É a partir da segunda metade do século XX, sobretudo após a segunda guerra mundial, com a valorização dos direitos humanos, que começam a surgir os conceitos de igualdade de oportunidades, direito à diferença, justiça social e solidariedade, introduzidos por conceções jurídico-políticas e sociais de Organizações como a ONU, a UNESCO, a OMS, a OCDE, o Conselho da Europa, etc. As pessoas com deficiência passam a ser consideradas como detentoras dos mesmos direitos e deveres de todos os seus concidadãos e, entre eles, o direito à participação na vida social e à consequente inclusão escolar e profissional.
Voltando à história e analisando a sociedade atual, pouco parece ter mudado em séculos ou trata-se de uma mudança mais aparente que profunda. Só não os atiramos ao rio porque deixou de ser legal, pois se assim não fosse nem sei o que poderia acontecer.
Esta história (como se de um conto se tratasse) começa desde cedo, na família, lugar se socialização por excelência, onde se desenvolvem as primeiras atitudes rumo à autodeterminação desta população. Prolonga-se na escola onde é preciso acreditar na intervenção e qualidade educativa de TODOS e na passagem pensada, estruturada e bem definida da vida pós-escolar. Tudo isto é ficção ou realidade?
Diria que em alguns lugares estamos ao nível da idade média (para ser simpática), a diferença é que não é o lugar ao céu que se procura, mas o lugar ao sol. Tudo dá demasiado trabalho e nós queremos um emprego.
Também me parece curioso que há séculos atrás, no início da industrialização, já se falava em educação. Volvidos tantos anos como se compreende que a maioria dos alunos com necessidades especiais, com razoável nível de funcionalidade, saiam da escola sem qualquer tipo de alfabetização, formação ou meios de se tornarem autónomos na vida ativa?
Por falar em vida ativa e no acesso ao emprego as medidas do IEFP quase os “oferece”, mas o problema está em quem os (não) quer receber. Onde estamos nós a errar…
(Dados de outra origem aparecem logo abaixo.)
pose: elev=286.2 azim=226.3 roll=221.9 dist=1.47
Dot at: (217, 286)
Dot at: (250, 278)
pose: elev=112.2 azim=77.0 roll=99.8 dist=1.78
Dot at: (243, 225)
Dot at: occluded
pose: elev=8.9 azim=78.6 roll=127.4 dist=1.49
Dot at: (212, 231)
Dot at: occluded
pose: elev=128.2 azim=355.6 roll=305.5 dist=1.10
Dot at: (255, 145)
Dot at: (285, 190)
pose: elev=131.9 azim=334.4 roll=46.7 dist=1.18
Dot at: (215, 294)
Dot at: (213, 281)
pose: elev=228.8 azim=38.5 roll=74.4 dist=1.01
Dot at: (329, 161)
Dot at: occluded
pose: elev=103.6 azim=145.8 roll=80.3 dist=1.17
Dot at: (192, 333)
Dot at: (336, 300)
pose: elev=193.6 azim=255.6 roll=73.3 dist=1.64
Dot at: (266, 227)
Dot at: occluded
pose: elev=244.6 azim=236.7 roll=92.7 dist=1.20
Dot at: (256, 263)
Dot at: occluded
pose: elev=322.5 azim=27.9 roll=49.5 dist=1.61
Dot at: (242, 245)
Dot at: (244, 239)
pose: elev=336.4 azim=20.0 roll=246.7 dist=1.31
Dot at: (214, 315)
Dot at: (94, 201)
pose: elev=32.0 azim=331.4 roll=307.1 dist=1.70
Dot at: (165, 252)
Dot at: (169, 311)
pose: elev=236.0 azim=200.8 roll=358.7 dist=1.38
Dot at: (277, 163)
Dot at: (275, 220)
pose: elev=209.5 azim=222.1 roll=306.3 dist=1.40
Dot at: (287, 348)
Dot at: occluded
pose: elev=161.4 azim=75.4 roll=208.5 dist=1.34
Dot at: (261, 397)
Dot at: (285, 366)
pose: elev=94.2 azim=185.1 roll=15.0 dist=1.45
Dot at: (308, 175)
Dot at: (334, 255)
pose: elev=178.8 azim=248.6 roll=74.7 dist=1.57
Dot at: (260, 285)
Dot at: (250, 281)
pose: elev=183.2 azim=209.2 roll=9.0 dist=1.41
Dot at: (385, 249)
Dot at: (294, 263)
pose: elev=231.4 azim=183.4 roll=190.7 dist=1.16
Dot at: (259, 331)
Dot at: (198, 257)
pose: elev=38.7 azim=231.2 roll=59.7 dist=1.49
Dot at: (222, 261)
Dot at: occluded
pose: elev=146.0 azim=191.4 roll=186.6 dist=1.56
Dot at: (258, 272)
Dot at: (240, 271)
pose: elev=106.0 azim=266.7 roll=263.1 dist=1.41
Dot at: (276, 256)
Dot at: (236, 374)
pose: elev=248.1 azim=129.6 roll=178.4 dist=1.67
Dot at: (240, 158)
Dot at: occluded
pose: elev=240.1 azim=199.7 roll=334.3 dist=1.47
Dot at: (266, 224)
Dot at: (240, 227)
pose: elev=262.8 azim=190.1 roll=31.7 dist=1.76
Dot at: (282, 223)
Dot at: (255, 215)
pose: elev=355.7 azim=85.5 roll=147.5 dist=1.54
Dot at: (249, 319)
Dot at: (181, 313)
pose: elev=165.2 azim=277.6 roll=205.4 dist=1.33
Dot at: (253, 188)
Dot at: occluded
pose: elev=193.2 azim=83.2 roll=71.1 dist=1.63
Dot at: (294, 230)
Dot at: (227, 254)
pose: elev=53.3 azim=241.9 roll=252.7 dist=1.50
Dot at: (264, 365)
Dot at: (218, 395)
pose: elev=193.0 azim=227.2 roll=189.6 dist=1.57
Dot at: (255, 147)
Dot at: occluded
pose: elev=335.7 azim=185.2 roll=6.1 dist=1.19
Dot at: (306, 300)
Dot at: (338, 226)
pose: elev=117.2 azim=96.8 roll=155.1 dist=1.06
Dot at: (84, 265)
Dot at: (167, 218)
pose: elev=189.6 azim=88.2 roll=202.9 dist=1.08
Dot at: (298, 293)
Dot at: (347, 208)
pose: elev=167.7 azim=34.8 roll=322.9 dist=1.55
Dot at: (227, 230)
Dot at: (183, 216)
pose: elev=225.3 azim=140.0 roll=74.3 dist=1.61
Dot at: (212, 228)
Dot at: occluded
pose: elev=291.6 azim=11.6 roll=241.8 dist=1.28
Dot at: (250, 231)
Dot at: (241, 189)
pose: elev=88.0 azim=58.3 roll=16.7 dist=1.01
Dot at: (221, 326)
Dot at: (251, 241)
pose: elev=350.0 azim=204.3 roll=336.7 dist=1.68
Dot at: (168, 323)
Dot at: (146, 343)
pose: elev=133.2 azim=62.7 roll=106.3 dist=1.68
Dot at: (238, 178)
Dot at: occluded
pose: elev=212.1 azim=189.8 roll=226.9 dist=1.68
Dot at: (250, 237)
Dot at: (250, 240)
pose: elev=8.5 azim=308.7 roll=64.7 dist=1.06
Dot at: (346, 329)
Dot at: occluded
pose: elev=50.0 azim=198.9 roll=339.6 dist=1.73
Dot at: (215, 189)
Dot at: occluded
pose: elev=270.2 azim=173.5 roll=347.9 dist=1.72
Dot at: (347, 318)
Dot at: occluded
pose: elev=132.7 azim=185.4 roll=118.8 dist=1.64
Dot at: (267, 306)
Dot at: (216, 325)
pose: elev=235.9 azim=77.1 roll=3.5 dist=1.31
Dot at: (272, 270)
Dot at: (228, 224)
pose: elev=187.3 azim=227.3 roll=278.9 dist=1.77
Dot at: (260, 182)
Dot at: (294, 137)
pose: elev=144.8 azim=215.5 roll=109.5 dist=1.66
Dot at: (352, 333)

Termino esta reflexão, um esboço desta estória de (des)encanto, de final em aberto e que ainda poderá ter um final feliz. Era uma vez um grupo de cidadãos excluídos, a quem se construíram rampas, sobre quem se fizeram leis, mas que continuam a ser tratados como cidadãos de segunda, porquê? Cabe a cada um de nós dar bom desfecho a este conto, sim porque o problema é também nosso!